La vitesse fulgurante à laquelle s’est propagée l’épidémie de coronavirus en Italie pourrait s’expliquer en partie par la pollution, selon une étude de la Société italienne de médecine environnementale (Sima). Les médecins, qui ont collaboré avec les universités de Bari et de Bologne, ont mis en parallèle les nouveaux cas de contagion au Covid-19 et les dépassements des limites légales pour les concentrations de particules fines PM10 dans les différences provinces italiennes enregistrés entre le 10 et le 29 février — en prenant en compte le temps d’incubation du virus.

Une accélération anormale de l’épidémie dans le nord de l’Italie

« Dans la vallée du Pô, on observe une “accélération anormale” de l’expansion de l’épidémie correspondant à une forte concentration de particules fines deux semaines plus tôt, indique Leonardo Setti, de l’Université de Bologne, au journal La RepubblicaLa poussière fait ainsi office “d’autoroute” pour le virus ».

L’effet est particulièrement marqué dans les provinces où ont démarré les premiers foyers d’infection, notent les chercheurs. Brescia, l’une des villes les plus polluées du pays, figure ainsi parmi les villes les plus frappées par l’épidémie. À l’inverse, Rome, où des cas de coronavirus ont été découverts en même temps que dans le nord du pays, a connu une propagation de la maladie bien plus lente.

On observe une forte corrélation entre le niveau de pollution aux particules PM10 et le nombre de contaminations (cartes à droite) 15 jours plus tard. © Sima  

La distance de sécurité d’un mètre remise en cause ?

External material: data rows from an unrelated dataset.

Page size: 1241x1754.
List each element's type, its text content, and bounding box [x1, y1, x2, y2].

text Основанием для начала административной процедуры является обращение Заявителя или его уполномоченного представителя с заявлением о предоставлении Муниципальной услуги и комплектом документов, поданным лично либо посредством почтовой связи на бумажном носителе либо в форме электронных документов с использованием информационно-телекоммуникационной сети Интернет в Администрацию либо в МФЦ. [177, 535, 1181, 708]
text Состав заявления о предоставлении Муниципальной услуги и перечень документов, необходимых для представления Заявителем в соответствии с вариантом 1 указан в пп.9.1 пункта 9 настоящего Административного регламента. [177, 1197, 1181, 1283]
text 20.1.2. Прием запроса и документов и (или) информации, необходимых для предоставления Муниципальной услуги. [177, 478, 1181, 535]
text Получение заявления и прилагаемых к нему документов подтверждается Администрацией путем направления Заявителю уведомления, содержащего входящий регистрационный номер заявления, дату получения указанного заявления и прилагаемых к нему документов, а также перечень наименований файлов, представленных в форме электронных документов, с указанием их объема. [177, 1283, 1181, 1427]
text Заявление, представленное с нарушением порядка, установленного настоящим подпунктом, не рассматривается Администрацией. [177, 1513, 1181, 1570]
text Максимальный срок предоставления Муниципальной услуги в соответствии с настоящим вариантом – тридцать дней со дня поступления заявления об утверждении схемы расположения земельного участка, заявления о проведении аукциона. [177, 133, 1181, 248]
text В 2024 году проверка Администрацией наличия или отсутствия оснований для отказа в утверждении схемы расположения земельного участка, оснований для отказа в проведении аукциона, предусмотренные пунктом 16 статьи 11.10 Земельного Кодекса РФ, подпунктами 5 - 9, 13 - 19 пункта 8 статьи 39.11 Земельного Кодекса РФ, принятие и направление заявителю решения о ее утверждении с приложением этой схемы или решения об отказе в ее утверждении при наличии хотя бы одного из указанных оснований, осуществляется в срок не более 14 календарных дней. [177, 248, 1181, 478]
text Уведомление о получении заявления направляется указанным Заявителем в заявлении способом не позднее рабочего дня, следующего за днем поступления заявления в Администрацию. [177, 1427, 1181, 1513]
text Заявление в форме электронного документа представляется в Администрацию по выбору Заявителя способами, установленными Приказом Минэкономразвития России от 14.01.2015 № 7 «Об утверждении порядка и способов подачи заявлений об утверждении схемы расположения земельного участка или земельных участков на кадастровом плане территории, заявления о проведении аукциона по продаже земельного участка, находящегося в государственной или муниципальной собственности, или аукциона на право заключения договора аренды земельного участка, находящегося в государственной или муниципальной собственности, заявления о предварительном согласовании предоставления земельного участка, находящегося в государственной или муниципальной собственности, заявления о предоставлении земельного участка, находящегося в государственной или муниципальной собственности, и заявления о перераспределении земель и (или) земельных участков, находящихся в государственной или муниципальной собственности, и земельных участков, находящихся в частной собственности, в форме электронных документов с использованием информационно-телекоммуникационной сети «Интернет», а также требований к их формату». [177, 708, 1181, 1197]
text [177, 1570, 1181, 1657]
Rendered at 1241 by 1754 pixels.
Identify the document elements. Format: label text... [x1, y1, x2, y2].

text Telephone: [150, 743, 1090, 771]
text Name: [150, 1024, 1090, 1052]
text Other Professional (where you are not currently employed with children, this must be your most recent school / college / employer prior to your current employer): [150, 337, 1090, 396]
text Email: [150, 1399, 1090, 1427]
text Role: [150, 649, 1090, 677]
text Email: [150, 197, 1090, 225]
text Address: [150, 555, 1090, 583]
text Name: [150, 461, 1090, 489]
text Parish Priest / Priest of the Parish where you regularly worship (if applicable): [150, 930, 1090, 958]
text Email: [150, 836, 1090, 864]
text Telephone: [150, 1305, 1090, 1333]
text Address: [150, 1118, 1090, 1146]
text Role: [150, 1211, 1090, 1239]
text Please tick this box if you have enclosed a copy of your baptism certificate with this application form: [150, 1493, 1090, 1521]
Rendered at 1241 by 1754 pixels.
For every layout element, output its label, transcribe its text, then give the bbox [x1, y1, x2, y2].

Mais ce n’est pas tout. « En plus d’être un vecteur de l’épidémie, les particules fines constituent un substrat qui permet au virus de rester dans l’air dans des conditions viables pendant plusieurs heures voire plusieurs jours », affirment les chercheurs. Ce qui remettrait en cause les mesures de précaution instaurées par les pouvoirs publics. « La distance actuelle considérée comme sûre (un mètre) n’est sans doute pas suffisante », avance ainsi Alessandro Miani, président de la Sima, dans le quotidien Il Sole 24 Ore.

84 % de risques en plus de mourir dans les zones polluées

Outre leur rôle dans la propagation des épidémies, la pollution est également un facteur fragilisant de l’état de santé. Elle augmente le risque d’accident vasculaire cérébral, de cardiopathie, de cancer du poumon et de maladies respiratoires aiguës. Une étude de l’Inserm a également montré qu’une forte concentration en particules fines est étroitement associée à une sévérité accrue des rhinites. La pollution entraînerait aussi un dysfonctionnement du système immunitaire, rapporte l’Anses. En 2003, une étude portant sur l’épidémie de SRAS en Chine soulignait déjà que les patients vivant des zones polluées avaient 84 % de risques en plus de mourir que dans d’autres régions moins exposées à la pollution.

Le beau temps, facteur aggravant de la pollution

Afin de freiner l’épidémie, il faut « réduire les émissions de particules au minimum et espérer une météorologie favorable », insiste Alessandro Miani. Ces derniers jours, une chute drastique de la pollution a été observée en Italie due aux mesures de confinement et de restrictions de la mobilité. Cette baisse devrait logiquement aboutir à une diminution de la propagation, espèrent les chercheurs. « D’après les données dont nous disposons, nous nous attendons à une stabilisation du nombre de personnes infectées entre le 25 mars et le 15 avril », estiment les chercheurs sur le site de la Rai.

Pas gagné… À Paris, la mise en place du confinement n’a pas empêché une dégradation de la qualité de l’air. Entre le 5 et le 18 mars, le taux de particules PM10 a même triplé dans la capitale, en raison notamment du beau temps et du manque de vent.